Turning ON the UTF-8 behavior
Before this release, Impala was incompatible with Hive in some functions applying on non-ASCII strings. For example, the length() function in Impala returns the length of bytes of the string, while the length() function in Hive returns the length of UTF-8 characters of the string. UTF-8 characters (code points) assemble in variant-length bytes (1~4 bytes), so the results differ for non-ASCII characters in the string.
UTF-8 support enables you to read and write UTF-8 from standard formats like Parquet and ORC, thus improving interoperability with other engines supporting those standard formats.
You can use the new query option, UTF8_MODE, to enable and disable the UTF-8 aware behavior. You can set it globally or at a session level. Only queries with UTF8_MODE=true will have UTF-8-related behaviors.
List of STRING functions
The new query option enables the UTF-8 aware behavior of the following string functions:
- LENGTH(STRING a)
- returns the number of UTF-8 characters instead of bytes
- SUBSTR(STRING a, INT start [, INT len])
- SUBSTRING(STRING a, INT start [, INT len])()
- the substring start position and length are counted as UTF-8 characters instead of bytes
- REVERSE(STRING a)
- the unit of the operation is a UTF-8 character. That is, it does not
reverse bytes inside a UTF-8 character.
- the unit of the operation is a UTF-8 character. That is, it does not
reverse bytes inside a UTF-8 character.
- INSTR(STRING str, STRING substr[, BIGINT position[, BIGINT occurrence]])

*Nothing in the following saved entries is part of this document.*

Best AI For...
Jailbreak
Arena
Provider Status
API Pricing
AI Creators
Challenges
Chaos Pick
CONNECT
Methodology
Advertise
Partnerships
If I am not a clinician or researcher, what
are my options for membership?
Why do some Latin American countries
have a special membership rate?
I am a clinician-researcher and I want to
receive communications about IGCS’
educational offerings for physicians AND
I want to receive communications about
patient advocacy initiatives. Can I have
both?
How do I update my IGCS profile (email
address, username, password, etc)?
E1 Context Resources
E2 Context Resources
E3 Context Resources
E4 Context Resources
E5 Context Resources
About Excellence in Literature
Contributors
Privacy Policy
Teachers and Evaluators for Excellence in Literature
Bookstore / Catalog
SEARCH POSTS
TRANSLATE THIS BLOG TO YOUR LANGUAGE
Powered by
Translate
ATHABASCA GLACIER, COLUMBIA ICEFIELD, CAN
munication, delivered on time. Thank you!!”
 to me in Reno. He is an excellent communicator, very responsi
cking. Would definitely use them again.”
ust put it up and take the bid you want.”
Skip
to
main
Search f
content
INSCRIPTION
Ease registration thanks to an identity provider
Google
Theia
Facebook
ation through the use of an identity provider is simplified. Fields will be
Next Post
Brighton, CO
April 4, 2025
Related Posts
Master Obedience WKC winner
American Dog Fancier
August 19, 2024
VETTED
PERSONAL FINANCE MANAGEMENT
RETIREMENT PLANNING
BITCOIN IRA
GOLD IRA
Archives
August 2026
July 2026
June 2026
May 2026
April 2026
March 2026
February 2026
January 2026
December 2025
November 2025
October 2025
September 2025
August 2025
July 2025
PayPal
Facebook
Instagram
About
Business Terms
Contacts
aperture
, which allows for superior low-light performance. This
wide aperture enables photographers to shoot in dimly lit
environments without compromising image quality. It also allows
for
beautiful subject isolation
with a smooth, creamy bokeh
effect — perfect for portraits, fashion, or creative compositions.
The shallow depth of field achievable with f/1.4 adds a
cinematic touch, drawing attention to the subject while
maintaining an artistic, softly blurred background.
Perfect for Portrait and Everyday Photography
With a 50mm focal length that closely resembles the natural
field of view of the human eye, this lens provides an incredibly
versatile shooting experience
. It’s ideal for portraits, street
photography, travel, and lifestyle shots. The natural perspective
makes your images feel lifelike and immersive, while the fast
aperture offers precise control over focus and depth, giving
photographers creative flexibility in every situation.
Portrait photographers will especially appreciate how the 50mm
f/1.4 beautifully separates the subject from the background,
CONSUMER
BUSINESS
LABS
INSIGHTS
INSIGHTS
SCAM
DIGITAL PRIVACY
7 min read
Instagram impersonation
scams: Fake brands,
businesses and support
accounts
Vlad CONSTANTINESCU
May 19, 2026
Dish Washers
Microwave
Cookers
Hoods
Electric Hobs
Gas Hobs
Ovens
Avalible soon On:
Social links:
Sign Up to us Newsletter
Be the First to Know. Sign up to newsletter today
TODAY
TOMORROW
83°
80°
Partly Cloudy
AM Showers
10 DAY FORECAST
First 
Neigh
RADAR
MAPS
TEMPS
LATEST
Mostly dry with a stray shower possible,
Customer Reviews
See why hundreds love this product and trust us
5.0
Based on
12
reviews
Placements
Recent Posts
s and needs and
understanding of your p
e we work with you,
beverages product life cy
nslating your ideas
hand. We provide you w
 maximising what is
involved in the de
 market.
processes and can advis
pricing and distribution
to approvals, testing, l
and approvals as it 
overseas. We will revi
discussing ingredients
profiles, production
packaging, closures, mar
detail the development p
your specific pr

- LOCATE(STRING substr, STRING str[, INT pos])
- These functions have an optional position argument. The return values are also positions in the string. In UTF-8 mode, these positions are counted as UTF-8 characters instead of bytes.
- mask functions
- The unit of the operation is a UTF-8 character. That is, they do not mask the string byte-to-byte.
- upper/lower/initcap
- These functions recognize non-ascii characters and transform them based on the current locale used by the Impala process.
Limitations
- Use the UTF8_MODE option only when needed because the performance of UTF-8 is not optimized yet. It is an experimental feature.
- UTF-8 support for CHAR and VARCHAR types is not implemented yet. So VARCHAR(N) returns N bytes instead of N UTF-8 characters.